PROBLEM DETAILS
Go through the records and report each line in which the word "range" occurs.

RECORDS FOR PROCESSING START

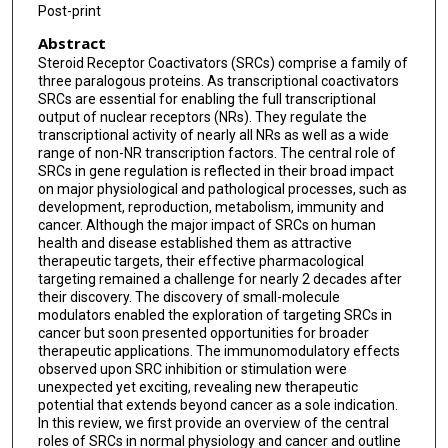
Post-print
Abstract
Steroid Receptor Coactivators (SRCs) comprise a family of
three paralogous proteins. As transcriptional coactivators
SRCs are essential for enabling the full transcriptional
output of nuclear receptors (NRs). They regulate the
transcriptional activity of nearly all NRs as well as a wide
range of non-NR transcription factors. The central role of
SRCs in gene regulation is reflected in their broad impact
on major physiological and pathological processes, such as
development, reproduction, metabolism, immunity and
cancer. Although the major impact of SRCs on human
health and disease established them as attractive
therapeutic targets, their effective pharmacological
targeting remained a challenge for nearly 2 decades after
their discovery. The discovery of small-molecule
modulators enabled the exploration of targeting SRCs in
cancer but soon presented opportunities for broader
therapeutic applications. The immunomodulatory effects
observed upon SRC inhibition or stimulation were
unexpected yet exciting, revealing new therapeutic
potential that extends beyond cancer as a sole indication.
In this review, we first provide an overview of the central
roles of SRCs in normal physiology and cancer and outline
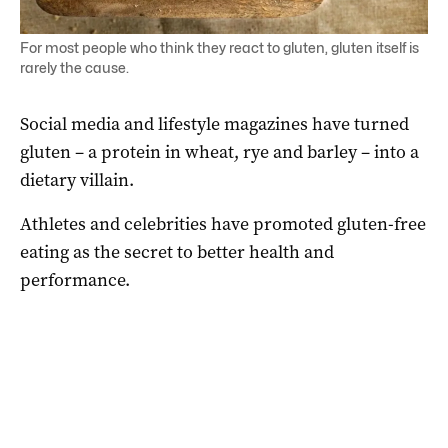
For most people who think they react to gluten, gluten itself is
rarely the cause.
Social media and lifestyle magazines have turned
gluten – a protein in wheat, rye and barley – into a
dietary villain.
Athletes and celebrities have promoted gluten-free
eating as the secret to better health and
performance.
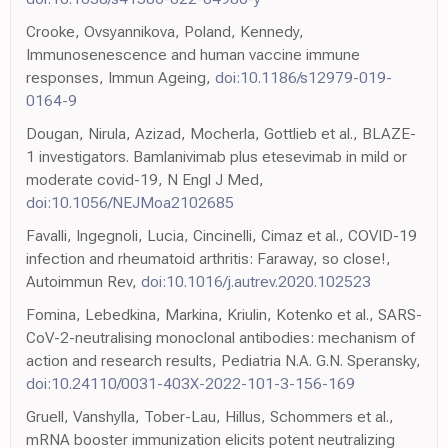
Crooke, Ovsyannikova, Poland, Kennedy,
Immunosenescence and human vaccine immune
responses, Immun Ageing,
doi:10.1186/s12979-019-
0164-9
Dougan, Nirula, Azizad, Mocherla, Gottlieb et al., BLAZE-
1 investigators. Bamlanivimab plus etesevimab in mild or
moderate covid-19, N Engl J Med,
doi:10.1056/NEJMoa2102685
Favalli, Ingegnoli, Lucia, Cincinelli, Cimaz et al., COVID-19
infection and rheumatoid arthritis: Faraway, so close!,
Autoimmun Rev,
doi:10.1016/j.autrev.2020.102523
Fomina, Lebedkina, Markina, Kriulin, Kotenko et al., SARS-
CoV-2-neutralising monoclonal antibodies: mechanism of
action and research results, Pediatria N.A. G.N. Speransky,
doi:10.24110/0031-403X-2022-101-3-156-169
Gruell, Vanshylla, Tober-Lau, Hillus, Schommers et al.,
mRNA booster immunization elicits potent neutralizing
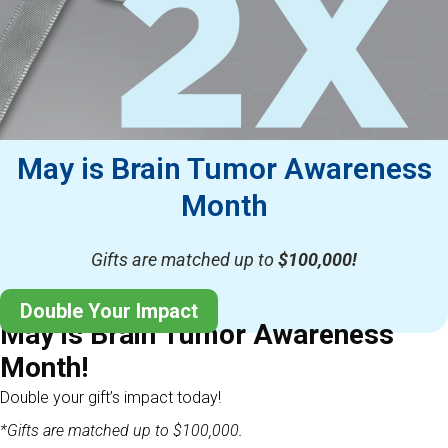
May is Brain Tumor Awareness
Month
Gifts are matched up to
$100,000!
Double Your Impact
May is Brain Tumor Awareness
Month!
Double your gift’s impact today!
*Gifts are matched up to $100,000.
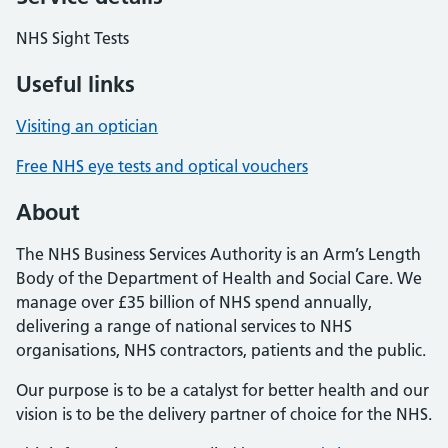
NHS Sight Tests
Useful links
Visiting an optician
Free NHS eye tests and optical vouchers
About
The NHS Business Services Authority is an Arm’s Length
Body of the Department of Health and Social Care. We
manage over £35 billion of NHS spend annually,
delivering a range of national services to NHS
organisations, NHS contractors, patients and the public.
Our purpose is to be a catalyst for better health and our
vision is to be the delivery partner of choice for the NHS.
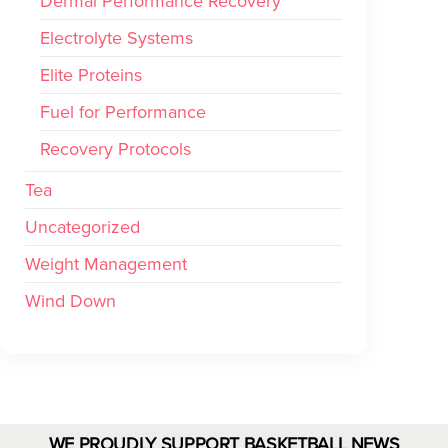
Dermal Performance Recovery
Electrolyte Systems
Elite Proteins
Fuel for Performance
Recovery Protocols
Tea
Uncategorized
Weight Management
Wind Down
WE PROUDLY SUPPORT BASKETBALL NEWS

RECORDS FOR PROCESSING END

EXPECTED ANSWER
range of non-NR transcription factors. The central role of
delivering a range of national services to NHS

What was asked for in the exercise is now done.